Since GPU doesn't yet support 2D/3D kernels and I'm porting a 3D one, I've linearized my index space into a single forall loop over ~5.5 billion GPU threads / unique linear IDs. I de-linearize the ID back into CUDA threadIdx/blockIdx variables so that I can keep mapping one axis of the problem onto each dimension.
var workSize : int(64) = ((isXBlock*isXGrid)*(isYBlock*isYGrid)*(isZBlock*isZGrid));
forall linear_id in 0..<workSize {
var tid = get_ND_ID((isXGrid, isYGrid, isZGrid), (isXBlock, isYBlock, isZBlock), linear_id);
... }
According to the CUDA SDK's deviceQuery
, my card (RTX 3090) can support way more than 5.5B threads.
Max dimension size of a thread block (x,y,z): (1024, 1024, 64)
Max dimension size of a grid size (x,y,z): (2147483647, 65535, 65535)
But according to Nsight Compute, I'm only actually enqueuing ~1.2B threads, which leads to incomplete data --> lots of NaNs from a subsequent kernel.

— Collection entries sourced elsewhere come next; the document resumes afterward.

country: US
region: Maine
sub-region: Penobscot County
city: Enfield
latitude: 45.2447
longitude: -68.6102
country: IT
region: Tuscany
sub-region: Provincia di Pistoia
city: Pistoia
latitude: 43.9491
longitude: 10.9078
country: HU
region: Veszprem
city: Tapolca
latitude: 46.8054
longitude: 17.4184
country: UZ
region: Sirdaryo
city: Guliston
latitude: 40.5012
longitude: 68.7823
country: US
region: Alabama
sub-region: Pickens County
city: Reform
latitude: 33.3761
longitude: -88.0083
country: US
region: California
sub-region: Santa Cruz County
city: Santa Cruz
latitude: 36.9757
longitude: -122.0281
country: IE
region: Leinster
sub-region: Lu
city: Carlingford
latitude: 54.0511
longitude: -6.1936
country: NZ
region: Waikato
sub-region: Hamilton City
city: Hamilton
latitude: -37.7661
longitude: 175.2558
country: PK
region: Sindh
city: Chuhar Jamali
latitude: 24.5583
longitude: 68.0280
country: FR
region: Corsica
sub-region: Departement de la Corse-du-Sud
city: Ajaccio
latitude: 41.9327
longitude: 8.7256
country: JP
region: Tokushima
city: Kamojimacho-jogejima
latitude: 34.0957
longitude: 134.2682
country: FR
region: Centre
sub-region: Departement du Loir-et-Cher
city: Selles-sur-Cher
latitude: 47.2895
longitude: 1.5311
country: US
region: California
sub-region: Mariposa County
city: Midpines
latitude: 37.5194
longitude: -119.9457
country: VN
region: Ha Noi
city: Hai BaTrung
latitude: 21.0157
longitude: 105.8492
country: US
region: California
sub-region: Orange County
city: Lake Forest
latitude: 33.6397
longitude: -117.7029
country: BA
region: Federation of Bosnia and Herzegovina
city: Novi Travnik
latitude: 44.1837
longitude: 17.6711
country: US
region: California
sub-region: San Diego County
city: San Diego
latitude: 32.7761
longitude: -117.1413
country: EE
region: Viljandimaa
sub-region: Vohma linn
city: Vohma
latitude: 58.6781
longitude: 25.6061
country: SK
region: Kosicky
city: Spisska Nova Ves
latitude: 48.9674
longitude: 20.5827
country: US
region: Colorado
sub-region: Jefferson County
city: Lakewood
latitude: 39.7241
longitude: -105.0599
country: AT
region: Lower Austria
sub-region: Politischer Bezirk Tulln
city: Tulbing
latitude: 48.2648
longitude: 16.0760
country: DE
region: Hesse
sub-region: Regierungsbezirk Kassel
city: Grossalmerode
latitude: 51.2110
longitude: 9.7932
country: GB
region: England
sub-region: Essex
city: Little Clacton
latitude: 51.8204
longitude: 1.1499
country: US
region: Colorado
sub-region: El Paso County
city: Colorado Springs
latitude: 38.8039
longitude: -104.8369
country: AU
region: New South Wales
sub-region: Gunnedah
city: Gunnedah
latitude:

A CPU version of the same kernel runs the correct number of threads and produces correct results.
Oddly, when I look at my next-largest problem size (in terms of the ID space, not work-per-thread), it successfully enqueues more threads (~1.6B), enough to match the assigned problem size of 1.6B.
In terms of moving forward... where/how would I look into the generated intermediate CUDA? and/or how is it deciding how many threads of the forall
to turn into a grid/block?